## YOUR INSTRUCTIONS
Begin with the line containing "确认及授权后，方可转载。" and copy every line after it to the end of the entries, exactly, leaving out the lines before it.

## INPUT FOR THIS TASK
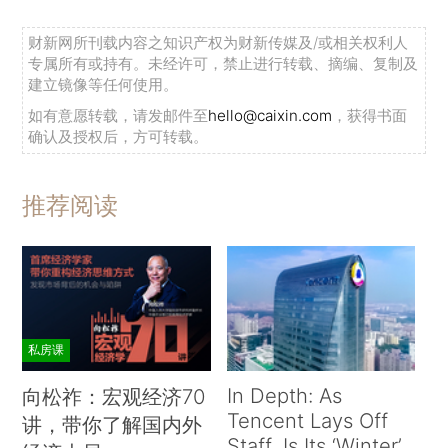
财新网所刊载内容之知识产权为财新传媒及/或相关权利人
专属所有或持有。未经许可，禁止进行转载、摘编、复制及
建立镜像等任何使用。
如有意愿转载，请发邮件至
hello@caixin.com
，获得书面
确认及授权后，方可转载。
推荐阅读
私房课
In Depth: As
向松祚：宏观经济70
Tencent Lays Off
讲，带你了解国内外
Staff, Is Its ‘Winter’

## REPLY
确认及授权后，方可转载。
推荐阅读
私房课
In Depth: As
向松祚：宏观经济70
Tencent Lays Off
讲，带你了解国内外
Staff, Is Its ‘Winter’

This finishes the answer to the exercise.